Return only the stretch of the material below that begins with the line containing "Overenie veku" and ends with the line containing "V tejto kategórii", exactly; both of those lines belong to it.
========================
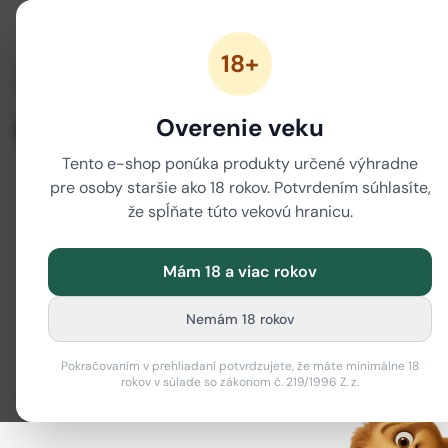
18+
/
Domov
Bylinné kapsuly 18+
Overenie veku
Bylinné kapsuly 18+
Tento e-shop ponúka produkty určené výhradne
pre osoby staršie ako 18 rokov. Potvrdením súhlasíte,
Filter
i
že spĺňate túto vekovú hranicu.
Mám 18 a viac rokov
Nemám 18 rokov
Pokračovaním v prehliadaní potvrdzujete, že máte minimálne 18
V tejto kategórii zatiaľ nie sú žiadne produkty.
rokov v súlade so zákonom č. 219/1996 Z. z.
========================
* EXERCISE RESPONSE
Overenie veku
Bylinné kapsuly 18+
Tento e-shop ponúka produkty určené výhradne
pre osoby staršie ako 18 rokov. Potvrdením súhlasíte,
Filter
i
že spĺňate túto vekovú hranicu.
Mám 18 a viac rokov
Nemám 18 rokov
Pokračovaním v prehliadaní potvrdzujete, že máte minimálne 18
V tejto kategórii zatiaľ nie sú žiadne produkty.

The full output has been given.